On passera sous silence plusieurs scènes trop appuyées, limite démago, tels ces enfants roumains se mettant à danser dans un bus sur du Breakbot (ils ont du goût dans la police) alors qu’ils viennent d’être arrachés à leurs parents, ou encore ce présumé coupable intouchable qu'on protège en haut lieu, ou encore cette mère et son petit garçon dont elle doit se séparer, et ce petit garçon de hurler et de pleurer longtemps devant la caméra pour on ne sait quelle raison, sinon celle de provoquer une émotion à tout prix, martelée jusqu’à l’os dans le crâne du spectateur (attends, je vais filmer la morve aussi, ça fait trop réaliste).
Et de réalisme, parlons-en : trop de réel tue le réel, ou trop d’impro tue l’impro, c’est comme on voudra, et Polisse donne davantage l’impression d’observer des acteurs prodiguer des cours d’improvisation plutôt que de jouer vraiment un personnage (Bercot et Elkaïm, par exemple, ne sont jamais justes), style "Bon là, on fait une soirée jeux, alors on y va, lâchez-vous et on voit ce que ça donne ; là, on va devoir se prendre la tête ; là, on va danser en boîte de nuit, tiens Joey, tu veux faire un pas de danse tout pourri pour faire genre ?", etc. On n’y croit pas toujours parce que ça sonne souvent creux, voulu, calculé (la discussion politique à la cantine, celle sur les hommes et leur bite au restaurant).
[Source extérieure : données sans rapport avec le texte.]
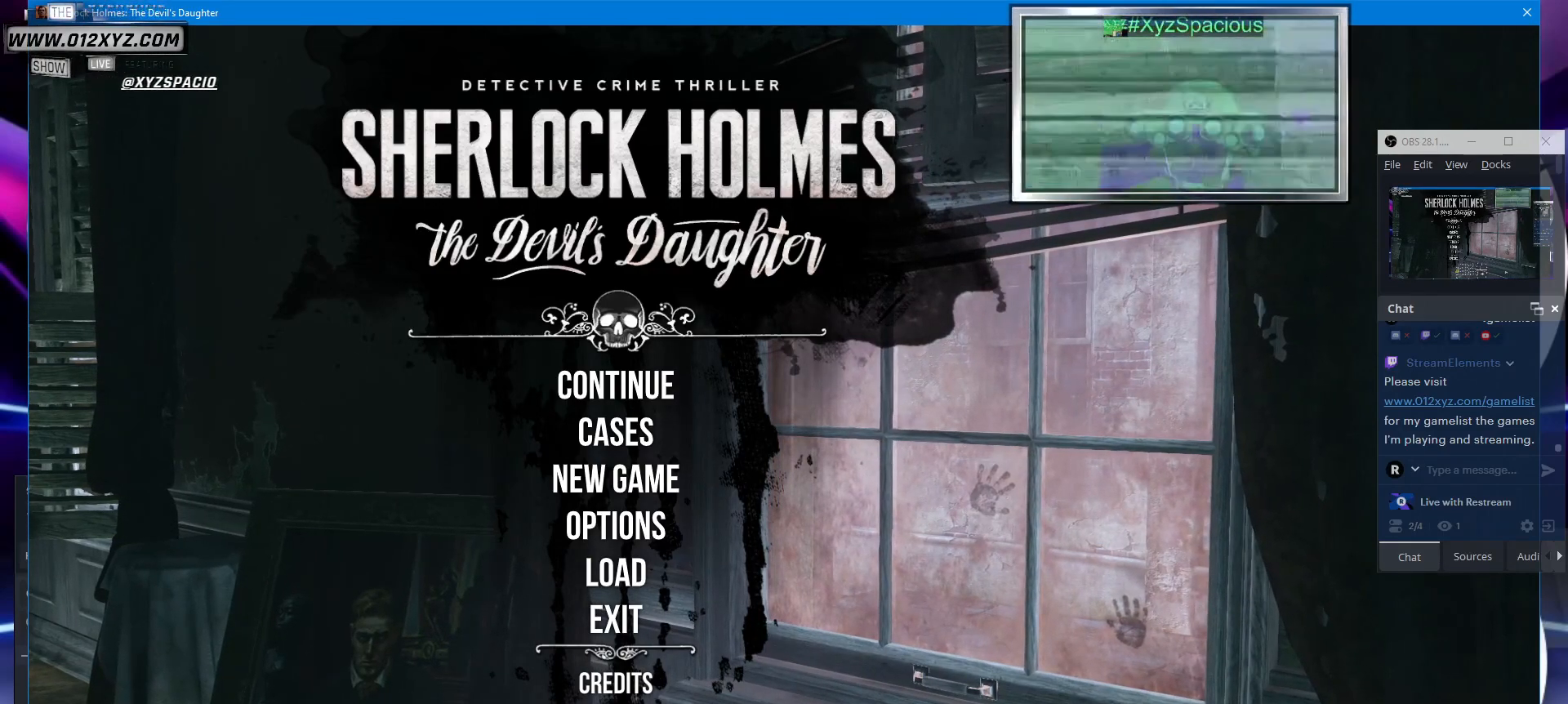
{"keys": ["alt", "shift", "tab"], "mouse": [], "events": [[333, "alt", "down"], [433, "tab", "down"]]}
Faut dire aussi que chacun a hérité d’un rôle-poncif, d’un joli cliché éloigné du prétendu réalisme affiché par le film comme un étendard glorieux, hyper-vendeur : l’écorché vif, l’intello, la bobo qui mange des croissants bio, le chef cool, le super chef pas cool, la rebeu de service (et le black, il est où le black ?), la lesbienne alcoolique en cuir (et pourquoi pas un gay en talons aiguilles accroc au poppers ?) et le beauf qui a une photo de Johnny (ah beh non, ils n’ont pas de goût finalement) dédicacée sur son bureau et porte des maillots de foot (tu parles d’une grâce…). Le seul à littéralement crever l’écran, à ne pas en faire "trop", c’est Joeystarr, et parce que ce mec est déjà, a toujours été hors limites, dans l’excès.
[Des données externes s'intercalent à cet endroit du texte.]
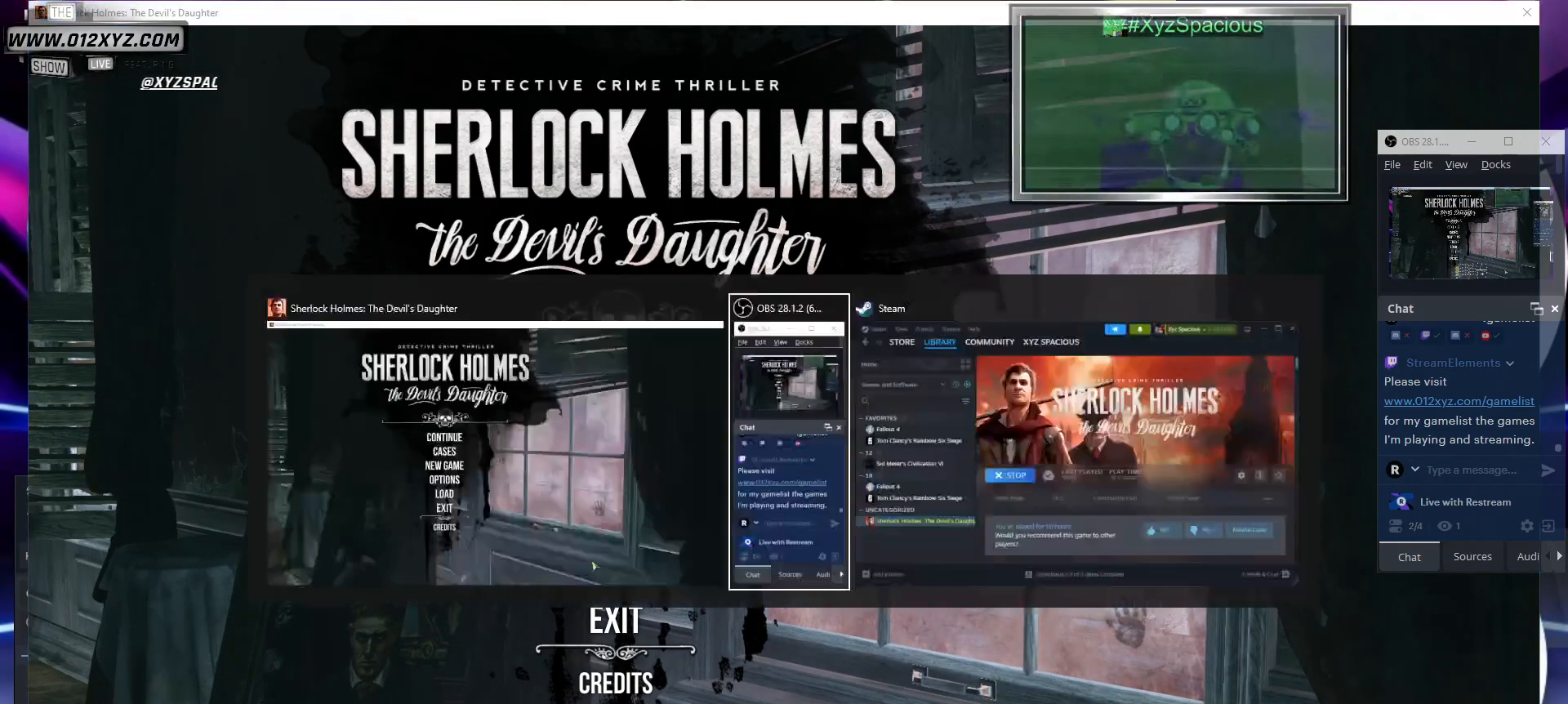
{"keys": ["shift"], "mouse": [], "events": [[33, "alt", "up"], [33, "tab", "up"]]}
On aurait presque envie que tous les autres dégagent pour que Polisse se concentre uniquement sur lui, son visage cassé, son histoire, son regard, ses gestes et sa présence (mais c'eut été un autre film). Du coup, le film se regarde à moitié emballé (tandis que l’autre rumine), et c’est vraiment dommage parce qu’on voudrait l’aimer en entier, Polisse, même pour ses bévues et même pour ses défauts. La fin, complètement ratée, maladroite (le montage parallèle est assez grossier), sensationnelle dans le mauvais sens du terme, vient clore le film comme si elle s’amusait à résumer celui-ci en deux minutes et en deux mots : exagéré et bancal. On a dit que Polisse secouait les tripes ; disons plus simplement qu’il provoque une bonne aérophagie propre à ravir les amateurs d’expériences molles.